Whole exome sequencing (WES) is an innovative, precise procedure established on the next generation sequencing and has rapidly become esteemed in medical genetics. We have used WES to study patient with suspected genetic conditions with no apparent recognizable familial hypercholesterolemia (FH). In the tested proband, multiple causative mutations were identified in LPL, EPHX2, PCSK9, APOB, ABCA1 and ABCG8 genes.

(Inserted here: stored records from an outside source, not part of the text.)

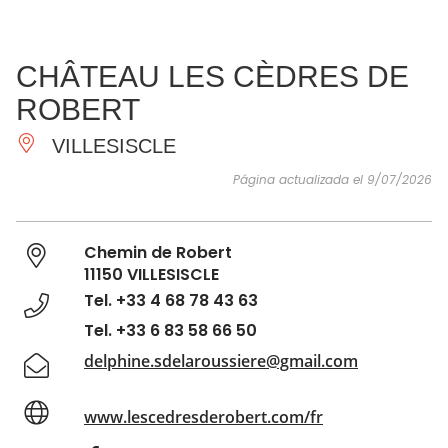
VER Y
IMPRESCINDIBLES
INSPIRACIONES
AGE
CHÂTEAU LES CÈDRES DE
HACER
ROBERT
VILLESISCLE
Página actualizada el 9/07/2026
Chemin de Robert
11150 VILLESISCLE
Tel. +33 4 68 78 43 63
Tel. +33 6 83 58 66 50
delphine.sdelaroussiere@gmail.com
www.lescedresderobert.com/fr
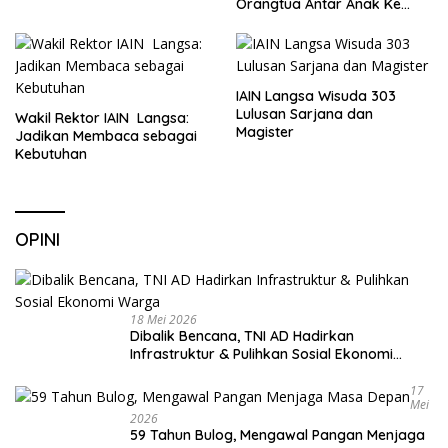
Orangtua Antar Anak Ke
Sekolah
IAIN Langsa Wisuda 303
Lulusan Sarjana dan
Wakil Rektor IAIN Langsa:
Magister
Jadikan Membaca sebagai
Kebutuhan
OPINI
18 Mei 2026
Dibalik Bencana, TNI AD Hadirkan
Infrastruktur & Pulihkan Sosial Ekonomi
Warga
17
Mei
2026
59 Tahun Bulog, Mengawal Pangan Menjaga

The identified mutations in the LPL gene were heterozygous mutation [c.106G>A, p. (Asp36Asn)] in exon 2 and another heterozygous mutation [c.1421C>G, p.(Ser474*)] in exon 9. EPHX2 gene of the proband showed a novel heterozygous mutation [c.1644delC, p.(Pro549fs)] in exon 19. In addition, heterozygous mutations were identified in exon 1 of PCSK9 gene [c.158C>T, p.(Ala53Val)] and exon 4 of APOB [c.293C>T, p.(Thr98Ile)]. Likewise, homozygous mutations were found in exon 35 of ABCA1 gene [c.4760A>G, p.(Lys1587Arg)] and exon 13 of ABCG8 gene [c.1895T>C, p.(Val632Ala)], a common mutation highly associated with hypercholesterolemia based on the p-value by phenolyzer prioritization method. All causative mutations were validated by capillary sequencing method and confirmed the presence of homozygous and heterozygous mutations detected in the proband. All the causative mutations were functionally predicted to be deleterious including a novel frameshift and common missense mutation. Further investigations of the common mutation using Molecular dynamic (MD) simulation with solvated condition confirmed the functional and structural impact of the changes on the mutated proteins.